Start of Given information
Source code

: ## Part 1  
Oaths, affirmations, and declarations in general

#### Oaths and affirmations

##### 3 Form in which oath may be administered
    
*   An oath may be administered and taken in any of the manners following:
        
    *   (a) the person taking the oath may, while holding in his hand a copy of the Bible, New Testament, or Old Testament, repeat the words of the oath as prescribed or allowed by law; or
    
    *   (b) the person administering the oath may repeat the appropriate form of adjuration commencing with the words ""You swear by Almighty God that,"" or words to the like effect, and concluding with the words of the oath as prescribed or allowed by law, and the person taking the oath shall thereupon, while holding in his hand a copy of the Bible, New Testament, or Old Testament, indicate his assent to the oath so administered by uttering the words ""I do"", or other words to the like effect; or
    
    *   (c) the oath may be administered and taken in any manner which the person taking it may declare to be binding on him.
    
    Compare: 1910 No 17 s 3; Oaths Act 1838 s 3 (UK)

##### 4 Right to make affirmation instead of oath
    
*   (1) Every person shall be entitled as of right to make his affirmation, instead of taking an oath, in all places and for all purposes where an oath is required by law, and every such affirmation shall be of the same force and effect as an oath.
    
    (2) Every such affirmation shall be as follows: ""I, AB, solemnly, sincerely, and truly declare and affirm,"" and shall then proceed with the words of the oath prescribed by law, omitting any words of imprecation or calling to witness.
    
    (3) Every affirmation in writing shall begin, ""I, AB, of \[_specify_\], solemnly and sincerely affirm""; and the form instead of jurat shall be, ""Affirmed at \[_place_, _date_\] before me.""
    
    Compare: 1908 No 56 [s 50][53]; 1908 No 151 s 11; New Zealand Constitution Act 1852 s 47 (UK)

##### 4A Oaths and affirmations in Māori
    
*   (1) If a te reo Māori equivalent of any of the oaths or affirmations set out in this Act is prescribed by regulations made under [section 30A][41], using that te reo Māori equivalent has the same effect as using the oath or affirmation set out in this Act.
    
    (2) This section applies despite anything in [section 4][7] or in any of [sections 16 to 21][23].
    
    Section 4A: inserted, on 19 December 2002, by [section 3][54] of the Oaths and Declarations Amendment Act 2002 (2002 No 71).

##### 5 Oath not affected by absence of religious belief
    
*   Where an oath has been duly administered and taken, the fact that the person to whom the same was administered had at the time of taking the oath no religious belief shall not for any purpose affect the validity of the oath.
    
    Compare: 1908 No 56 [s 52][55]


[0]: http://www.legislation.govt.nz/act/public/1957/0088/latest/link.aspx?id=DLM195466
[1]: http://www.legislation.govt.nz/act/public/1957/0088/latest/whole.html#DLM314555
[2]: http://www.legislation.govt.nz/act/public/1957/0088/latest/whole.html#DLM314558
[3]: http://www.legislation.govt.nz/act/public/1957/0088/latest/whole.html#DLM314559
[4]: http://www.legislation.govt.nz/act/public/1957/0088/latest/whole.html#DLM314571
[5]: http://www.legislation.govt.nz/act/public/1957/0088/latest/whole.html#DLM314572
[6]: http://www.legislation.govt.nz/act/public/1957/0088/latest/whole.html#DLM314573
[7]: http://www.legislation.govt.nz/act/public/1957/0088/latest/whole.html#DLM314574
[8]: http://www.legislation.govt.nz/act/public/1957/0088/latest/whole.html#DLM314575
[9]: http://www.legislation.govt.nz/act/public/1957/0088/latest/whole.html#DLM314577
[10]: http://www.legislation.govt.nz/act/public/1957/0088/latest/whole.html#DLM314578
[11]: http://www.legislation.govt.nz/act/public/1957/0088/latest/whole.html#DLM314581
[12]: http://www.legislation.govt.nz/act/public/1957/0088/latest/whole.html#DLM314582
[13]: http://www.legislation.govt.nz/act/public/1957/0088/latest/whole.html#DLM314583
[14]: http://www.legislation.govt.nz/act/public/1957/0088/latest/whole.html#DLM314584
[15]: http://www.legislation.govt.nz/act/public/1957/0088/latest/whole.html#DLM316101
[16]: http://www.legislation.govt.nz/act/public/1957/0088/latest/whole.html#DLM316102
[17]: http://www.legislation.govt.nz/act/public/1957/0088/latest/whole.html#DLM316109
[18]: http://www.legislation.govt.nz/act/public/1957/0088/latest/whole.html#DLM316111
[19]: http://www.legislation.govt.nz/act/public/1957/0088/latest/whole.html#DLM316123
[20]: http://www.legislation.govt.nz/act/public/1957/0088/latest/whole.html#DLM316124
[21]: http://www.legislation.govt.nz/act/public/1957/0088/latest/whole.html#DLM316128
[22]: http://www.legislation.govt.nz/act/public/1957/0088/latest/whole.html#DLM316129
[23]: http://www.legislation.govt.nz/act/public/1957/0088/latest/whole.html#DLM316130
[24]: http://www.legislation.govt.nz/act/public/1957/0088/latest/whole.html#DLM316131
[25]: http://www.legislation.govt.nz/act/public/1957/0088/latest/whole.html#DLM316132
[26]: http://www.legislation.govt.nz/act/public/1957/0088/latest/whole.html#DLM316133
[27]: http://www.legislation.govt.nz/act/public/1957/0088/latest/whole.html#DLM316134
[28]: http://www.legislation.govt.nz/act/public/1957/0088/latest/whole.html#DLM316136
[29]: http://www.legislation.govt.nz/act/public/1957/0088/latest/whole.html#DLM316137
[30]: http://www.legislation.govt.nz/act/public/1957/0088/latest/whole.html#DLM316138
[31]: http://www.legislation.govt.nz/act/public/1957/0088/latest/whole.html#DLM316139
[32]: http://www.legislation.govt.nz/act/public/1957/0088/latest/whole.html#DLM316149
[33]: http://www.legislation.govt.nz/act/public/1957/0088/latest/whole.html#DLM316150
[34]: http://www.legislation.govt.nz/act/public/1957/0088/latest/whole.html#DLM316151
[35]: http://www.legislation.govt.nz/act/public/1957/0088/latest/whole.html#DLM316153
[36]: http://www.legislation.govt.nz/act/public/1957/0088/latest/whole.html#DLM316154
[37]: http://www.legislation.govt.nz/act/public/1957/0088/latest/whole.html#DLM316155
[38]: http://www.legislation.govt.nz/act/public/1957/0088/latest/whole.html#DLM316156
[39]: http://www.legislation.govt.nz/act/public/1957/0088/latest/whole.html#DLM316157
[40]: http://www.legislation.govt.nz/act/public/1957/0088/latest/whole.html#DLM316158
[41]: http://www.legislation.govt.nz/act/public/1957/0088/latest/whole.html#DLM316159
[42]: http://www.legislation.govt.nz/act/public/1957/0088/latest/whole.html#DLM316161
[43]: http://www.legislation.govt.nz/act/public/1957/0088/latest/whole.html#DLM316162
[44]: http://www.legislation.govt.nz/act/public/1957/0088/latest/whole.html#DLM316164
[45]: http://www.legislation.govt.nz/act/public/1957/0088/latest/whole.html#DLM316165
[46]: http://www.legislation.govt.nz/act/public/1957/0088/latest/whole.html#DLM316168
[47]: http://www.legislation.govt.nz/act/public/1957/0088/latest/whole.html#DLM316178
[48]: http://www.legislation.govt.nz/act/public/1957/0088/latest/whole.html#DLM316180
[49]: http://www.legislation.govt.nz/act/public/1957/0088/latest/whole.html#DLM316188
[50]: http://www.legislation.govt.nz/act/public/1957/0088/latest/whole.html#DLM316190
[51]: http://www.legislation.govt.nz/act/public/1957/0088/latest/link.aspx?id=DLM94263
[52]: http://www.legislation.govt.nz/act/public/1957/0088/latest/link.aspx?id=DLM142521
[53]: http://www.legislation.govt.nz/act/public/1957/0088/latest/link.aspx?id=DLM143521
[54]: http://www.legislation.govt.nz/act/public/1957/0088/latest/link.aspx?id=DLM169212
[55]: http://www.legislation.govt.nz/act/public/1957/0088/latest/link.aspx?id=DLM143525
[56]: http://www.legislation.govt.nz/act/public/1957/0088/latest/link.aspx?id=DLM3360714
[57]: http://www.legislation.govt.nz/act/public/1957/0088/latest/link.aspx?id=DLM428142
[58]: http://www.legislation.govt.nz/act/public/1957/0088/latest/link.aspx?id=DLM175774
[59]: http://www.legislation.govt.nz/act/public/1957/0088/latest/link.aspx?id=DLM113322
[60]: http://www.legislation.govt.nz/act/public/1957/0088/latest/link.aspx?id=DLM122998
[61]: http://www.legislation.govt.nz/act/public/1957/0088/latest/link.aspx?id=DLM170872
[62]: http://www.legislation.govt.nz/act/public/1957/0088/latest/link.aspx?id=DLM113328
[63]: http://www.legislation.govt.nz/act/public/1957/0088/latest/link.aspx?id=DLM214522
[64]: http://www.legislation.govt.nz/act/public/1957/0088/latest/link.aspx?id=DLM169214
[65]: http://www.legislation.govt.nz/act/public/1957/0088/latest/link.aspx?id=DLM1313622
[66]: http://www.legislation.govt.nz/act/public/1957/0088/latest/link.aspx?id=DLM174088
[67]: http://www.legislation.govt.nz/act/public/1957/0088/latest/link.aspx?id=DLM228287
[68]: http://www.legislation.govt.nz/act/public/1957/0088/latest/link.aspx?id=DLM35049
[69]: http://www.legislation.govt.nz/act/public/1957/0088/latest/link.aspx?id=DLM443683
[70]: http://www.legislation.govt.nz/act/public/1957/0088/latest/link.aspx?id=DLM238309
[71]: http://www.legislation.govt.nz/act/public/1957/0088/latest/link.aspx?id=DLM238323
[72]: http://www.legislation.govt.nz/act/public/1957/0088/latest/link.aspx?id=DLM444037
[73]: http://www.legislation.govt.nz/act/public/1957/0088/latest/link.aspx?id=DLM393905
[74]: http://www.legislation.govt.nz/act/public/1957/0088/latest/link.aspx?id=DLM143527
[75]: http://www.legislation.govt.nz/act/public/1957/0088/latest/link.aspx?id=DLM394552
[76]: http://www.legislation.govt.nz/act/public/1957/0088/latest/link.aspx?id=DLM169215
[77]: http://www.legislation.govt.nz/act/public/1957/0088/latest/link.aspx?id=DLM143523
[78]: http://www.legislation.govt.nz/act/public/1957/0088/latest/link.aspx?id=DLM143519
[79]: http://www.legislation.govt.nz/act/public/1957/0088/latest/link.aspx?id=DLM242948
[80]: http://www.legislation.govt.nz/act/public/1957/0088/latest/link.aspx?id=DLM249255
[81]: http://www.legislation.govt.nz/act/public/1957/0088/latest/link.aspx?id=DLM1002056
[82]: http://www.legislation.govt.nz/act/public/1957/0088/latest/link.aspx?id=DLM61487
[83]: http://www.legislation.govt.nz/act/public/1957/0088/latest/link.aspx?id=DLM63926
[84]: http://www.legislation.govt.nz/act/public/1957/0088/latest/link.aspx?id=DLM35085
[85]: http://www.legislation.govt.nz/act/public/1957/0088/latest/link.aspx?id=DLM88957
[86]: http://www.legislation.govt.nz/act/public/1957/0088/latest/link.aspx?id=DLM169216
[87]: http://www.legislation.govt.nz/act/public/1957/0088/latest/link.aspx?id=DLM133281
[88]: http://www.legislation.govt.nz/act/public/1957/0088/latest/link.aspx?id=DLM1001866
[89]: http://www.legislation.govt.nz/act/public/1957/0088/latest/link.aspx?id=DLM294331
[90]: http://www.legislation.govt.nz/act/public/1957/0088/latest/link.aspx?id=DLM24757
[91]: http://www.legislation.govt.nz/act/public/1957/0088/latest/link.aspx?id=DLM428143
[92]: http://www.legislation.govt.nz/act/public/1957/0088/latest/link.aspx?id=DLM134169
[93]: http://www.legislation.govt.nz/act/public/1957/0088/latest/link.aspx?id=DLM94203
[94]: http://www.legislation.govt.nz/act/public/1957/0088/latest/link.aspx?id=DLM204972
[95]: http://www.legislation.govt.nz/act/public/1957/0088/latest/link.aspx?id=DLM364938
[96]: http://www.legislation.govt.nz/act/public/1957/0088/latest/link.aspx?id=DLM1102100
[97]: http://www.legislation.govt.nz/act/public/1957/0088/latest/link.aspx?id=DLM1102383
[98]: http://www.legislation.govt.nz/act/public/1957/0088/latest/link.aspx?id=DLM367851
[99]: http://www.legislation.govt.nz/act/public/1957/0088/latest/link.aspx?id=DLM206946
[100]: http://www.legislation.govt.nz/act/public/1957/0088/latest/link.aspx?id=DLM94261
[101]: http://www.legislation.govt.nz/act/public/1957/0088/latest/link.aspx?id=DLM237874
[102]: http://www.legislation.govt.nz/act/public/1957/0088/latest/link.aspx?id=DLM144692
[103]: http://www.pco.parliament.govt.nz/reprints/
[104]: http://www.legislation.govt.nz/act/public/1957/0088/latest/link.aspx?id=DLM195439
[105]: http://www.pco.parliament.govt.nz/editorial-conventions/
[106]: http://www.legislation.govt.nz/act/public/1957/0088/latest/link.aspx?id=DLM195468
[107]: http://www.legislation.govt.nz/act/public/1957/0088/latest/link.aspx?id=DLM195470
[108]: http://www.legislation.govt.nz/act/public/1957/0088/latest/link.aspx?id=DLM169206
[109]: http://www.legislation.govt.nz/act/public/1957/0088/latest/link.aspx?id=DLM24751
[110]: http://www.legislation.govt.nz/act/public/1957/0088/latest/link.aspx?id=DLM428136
End of Given information
Please give back the records exactly as written, beginning at the first line and including the line that holds "allowed by law; or" as the last.

Your solution>
Source code

: ## Part 1  
Oaths, affirmations, and declarations in general

#### Oaths and affirmations

##### 3 Form in which oath may be administered
    
*   An oath may be administered and taken in any of the manners following:
        
    *   (a) the person taking the oath may, while holding in his hand a copy of the Bible, New Testament, or Old Testament, repeat the words of the oath as prescribed or allowed by law; or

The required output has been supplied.